▸ Texto fornecido
__________________________________________________
Lucio Flavio Motta de Souza – Belo Horizonte, MG
Para o álcool se tornar anidro (sem presença de água) há um alto custo e dificuldade de mantê-lo puro, uma vez que o álcool tem como propriedade absorver a umidade do ar. Esse é o principal motivo de não vermos álcool anidro nos postos de combustível. Sobre a segunda pergunta, como explicamos no artigo técnico sobre motores atuais e em consulta sobre detonação, um motor com taxa de compressão alta, ao usar combustível de baixa octanagem, tende a não trabalhar em avanço de ignição MBT (de melhor rendimento) e sim em BDL, condição limite para não ocorrer detonação. Ou seja, condição desfavorável para a gasolina em relação ao álcool.
__________________________________________________
▸ Instruções de trabalho
1) Com base no texto sobre álcool combustível, explique em até três frases por que o álcool anidro não é encontrado nos postos de combustível.
2) No texto sobre álcool combustível, qual é o significado dado para "anidro"?
3) Dê continuidade ao texto sobre álcool combustível a partir da última frase, por favor.

Dados de texto extraídos da página:
__________________________________________________
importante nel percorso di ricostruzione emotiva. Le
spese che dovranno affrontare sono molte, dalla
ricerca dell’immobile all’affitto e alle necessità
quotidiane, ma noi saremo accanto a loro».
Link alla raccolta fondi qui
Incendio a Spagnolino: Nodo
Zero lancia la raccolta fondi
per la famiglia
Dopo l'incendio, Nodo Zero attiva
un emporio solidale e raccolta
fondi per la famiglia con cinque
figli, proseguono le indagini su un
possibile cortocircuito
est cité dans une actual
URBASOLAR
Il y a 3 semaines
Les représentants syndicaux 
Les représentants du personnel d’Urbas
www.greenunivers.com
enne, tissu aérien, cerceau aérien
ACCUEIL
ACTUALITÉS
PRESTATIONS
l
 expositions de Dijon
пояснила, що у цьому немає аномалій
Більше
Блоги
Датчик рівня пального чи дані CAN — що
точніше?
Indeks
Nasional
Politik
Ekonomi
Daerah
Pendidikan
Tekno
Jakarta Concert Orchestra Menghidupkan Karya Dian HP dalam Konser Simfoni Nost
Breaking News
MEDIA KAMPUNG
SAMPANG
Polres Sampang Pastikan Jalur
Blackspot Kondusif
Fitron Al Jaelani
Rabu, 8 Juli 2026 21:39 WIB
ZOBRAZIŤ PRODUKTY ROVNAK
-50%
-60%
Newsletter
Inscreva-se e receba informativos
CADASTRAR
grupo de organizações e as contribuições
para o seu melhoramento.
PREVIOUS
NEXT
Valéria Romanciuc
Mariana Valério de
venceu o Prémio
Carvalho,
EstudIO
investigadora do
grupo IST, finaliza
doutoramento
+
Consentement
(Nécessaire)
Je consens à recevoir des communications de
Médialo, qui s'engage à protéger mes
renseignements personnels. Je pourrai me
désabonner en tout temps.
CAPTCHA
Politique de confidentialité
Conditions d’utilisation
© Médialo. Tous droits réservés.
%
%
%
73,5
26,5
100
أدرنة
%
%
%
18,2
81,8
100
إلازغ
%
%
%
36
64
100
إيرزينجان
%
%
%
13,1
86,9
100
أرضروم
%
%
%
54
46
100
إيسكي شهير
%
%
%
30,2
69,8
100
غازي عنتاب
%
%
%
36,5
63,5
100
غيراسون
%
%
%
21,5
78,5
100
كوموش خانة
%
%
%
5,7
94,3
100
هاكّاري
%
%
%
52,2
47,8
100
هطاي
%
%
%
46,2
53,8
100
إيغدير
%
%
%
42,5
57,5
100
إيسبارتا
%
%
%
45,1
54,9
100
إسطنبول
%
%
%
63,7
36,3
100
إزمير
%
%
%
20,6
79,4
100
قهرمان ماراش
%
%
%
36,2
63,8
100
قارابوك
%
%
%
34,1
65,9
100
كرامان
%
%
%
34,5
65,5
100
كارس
__________________________________________________
▸ Respostas dos exercícios
1) Tornar o álcool anidro tem alto custo, e é difícil mantê-lo puro, porque o álcool absorve a umidade do ar. Esse é o principal motivo de ele não aparecer nos postos de combustível.

2) Sem presença de água.

3)
Vale lembrar que a eletrônica e sua capacidade de controle, como avanço de ignição e variação do comando de válvulas, não foi a única responsável pelo desenvolvimento dos motores: toda a evolução na computação e nos modelos matemáticos fez com que engenheiros pudessem desenvolver motores cada vez mais refinados e eficientes.
Com as modernas simulações de fluxo de gases, trocas térmicas e esforços mecânicos, economiza-se muito tempo e dinheiro na hora do desenvolvimento. Afinal, pode-se analisar o efeito de diversas soluções sem nem mesmo construir um protótipo, além de visualizar com detalhes as regiões de turbulência e a distribuição de esforços, por exemplo. Ou seja, chegaram-se a taxas mais altas não só pelo controle de detonação, mas também pela melhor distribuição da energia dentro dos cilindros e pelo maior enchimento volumétrico em condições de plena carga.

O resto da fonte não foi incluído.